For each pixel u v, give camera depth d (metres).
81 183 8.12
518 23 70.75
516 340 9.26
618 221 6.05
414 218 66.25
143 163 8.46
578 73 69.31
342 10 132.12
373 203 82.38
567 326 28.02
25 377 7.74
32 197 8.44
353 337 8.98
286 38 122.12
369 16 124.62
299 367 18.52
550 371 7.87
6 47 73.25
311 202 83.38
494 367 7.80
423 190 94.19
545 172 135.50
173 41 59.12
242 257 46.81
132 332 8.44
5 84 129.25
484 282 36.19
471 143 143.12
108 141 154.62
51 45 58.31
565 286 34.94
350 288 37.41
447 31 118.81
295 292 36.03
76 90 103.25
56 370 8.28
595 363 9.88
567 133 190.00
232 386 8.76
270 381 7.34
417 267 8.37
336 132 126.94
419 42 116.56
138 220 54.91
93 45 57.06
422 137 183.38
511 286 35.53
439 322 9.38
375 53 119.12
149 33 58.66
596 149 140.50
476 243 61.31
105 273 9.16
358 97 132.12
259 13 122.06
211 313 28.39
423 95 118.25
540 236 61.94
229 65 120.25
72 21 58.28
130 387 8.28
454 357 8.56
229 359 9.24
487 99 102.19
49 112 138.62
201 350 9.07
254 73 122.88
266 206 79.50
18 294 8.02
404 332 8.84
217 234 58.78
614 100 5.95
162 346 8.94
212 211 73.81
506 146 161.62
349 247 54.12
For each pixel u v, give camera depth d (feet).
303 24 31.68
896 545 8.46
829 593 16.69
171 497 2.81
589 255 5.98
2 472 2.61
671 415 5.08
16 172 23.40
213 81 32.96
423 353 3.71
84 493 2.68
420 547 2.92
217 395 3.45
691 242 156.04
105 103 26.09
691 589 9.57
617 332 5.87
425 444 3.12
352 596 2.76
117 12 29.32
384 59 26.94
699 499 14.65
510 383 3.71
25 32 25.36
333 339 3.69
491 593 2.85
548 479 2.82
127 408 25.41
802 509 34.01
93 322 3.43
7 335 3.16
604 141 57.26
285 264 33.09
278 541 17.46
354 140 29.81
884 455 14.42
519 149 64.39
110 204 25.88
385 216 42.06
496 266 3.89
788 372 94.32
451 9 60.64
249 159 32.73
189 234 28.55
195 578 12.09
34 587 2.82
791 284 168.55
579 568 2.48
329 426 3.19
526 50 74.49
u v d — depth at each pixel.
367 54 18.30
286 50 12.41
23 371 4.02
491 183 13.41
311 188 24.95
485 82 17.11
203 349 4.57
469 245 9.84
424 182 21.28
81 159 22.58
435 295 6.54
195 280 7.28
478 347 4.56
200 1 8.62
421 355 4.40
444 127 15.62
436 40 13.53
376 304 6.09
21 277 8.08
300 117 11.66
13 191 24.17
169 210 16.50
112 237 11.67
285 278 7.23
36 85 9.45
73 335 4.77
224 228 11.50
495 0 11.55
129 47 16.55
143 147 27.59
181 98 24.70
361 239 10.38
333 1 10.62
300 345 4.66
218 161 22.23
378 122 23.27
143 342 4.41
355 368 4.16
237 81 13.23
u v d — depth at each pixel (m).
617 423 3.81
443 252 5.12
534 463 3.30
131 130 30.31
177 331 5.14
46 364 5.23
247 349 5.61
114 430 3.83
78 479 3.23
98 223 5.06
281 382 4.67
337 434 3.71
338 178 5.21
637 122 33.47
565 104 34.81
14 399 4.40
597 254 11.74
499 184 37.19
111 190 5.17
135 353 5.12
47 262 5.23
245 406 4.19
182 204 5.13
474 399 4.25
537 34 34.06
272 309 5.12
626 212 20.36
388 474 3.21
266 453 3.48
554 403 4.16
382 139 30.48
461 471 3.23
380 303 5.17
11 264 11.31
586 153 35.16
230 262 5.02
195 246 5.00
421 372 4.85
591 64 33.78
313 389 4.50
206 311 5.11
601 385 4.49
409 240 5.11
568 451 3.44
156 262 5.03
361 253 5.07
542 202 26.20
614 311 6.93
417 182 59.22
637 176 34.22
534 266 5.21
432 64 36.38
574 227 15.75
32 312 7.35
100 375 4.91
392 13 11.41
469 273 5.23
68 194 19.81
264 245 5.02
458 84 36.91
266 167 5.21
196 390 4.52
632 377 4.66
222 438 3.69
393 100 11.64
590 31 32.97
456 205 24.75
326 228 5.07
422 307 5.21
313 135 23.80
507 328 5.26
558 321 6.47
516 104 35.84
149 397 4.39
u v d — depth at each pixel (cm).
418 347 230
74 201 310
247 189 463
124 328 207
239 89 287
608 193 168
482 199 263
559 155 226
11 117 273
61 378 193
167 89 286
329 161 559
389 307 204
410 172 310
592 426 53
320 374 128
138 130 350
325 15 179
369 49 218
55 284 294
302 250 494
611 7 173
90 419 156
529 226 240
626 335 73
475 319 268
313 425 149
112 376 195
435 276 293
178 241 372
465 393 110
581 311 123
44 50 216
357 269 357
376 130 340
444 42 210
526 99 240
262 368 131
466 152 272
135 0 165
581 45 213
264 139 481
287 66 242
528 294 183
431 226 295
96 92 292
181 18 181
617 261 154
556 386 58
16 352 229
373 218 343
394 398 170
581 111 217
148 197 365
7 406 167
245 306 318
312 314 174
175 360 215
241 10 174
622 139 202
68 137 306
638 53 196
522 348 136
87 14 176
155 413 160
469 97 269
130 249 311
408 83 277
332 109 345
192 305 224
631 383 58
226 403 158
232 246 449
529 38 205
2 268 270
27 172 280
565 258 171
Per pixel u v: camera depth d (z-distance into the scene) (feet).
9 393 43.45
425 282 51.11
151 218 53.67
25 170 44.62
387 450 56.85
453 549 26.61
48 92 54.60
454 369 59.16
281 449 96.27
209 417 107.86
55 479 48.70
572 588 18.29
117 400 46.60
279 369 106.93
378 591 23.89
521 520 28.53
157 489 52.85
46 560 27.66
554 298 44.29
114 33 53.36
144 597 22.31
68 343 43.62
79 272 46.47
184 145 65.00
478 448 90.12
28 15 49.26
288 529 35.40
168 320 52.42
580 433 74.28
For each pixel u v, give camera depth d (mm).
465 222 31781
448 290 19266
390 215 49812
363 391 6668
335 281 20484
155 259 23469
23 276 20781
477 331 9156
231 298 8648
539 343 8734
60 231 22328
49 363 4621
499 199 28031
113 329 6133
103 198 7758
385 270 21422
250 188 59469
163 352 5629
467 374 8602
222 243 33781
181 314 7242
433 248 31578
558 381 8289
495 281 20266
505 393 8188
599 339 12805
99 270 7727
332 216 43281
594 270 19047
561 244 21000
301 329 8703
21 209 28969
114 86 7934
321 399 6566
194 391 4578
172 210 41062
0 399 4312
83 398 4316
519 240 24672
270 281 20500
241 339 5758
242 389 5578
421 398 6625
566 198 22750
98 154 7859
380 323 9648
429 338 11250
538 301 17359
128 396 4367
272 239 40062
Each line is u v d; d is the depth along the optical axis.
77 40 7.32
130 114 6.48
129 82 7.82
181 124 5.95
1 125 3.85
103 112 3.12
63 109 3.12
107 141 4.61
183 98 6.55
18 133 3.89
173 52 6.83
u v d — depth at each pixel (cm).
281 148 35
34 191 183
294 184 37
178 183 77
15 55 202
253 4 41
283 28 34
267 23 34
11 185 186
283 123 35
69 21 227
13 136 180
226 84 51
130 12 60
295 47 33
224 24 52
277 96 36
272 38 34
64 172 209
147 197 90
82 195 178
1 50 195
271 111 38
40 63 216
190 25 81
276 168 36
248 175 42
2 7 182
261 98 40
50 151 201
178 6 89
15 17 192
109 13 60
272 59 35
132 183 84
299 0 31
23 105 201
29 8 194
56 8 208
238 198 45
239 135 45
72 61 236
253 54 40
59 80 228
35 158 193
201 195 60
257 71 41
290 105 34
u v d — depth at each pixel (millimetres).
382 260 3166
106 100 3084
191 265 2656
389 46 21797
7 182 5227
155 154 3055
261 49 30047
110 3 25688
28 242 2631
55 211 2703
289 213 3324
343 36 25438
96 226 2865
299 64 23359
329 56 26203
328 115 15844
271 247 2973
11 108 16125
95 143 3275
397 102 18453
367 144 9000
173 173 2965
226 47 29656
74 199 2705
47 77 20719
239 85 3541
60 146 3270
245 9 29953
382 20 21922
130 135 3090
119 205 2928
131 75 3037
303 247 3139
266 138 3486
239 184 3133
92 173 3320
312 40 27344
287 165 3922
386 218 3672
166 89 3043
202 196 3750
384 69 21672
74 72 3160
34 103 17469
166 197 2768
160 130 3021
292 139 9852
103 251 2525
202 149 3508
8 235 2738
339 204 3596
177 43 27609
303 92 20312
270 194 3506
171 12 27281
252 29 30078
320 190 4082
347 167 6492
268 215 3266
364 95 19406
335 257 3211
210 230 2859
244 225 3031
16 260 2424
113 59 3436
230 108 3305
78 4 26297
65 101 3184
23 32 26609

▸ YOUR TASK: Quote the data above from the line containing "829 593 16.69" to the line containing "579 568 2.48", inclusive, and stop.

▸ SOLUTION:
829 593 16.69
171 497 2.81
589 255 5.98
2 472 2.61
671 415 5.08
16 172 23.40
213 81 32.96
423 353 3.71
84 493 2.68
420 547 2.92
217 395 3.45
691 242 156.04
105 103 26.09
691 589 9.57
617 332 5.87
425 444 3.12
352 596 2.76
117 12 29.32
384 59 26.94
699 499 14.65
510 383 3.71
25 32 25.36
333 339 3.69
491 593 2.85
548 479 2.82
127 408 25.41
802 509 34.01
93 322 3.43
7 335 3.16
604 141 57.26
285 264 33.09
278 541 17.46
354 140 29.81
884 455 14.42
519 149 64.39
110 204 25.88
385 216 42.06
496 266 3.89
788 372 94.32
451 9 60.64
249 159 32.73
189 234 28.55
195 578 12.09
34 587 2.82
791 284 168.55
579 568 2.48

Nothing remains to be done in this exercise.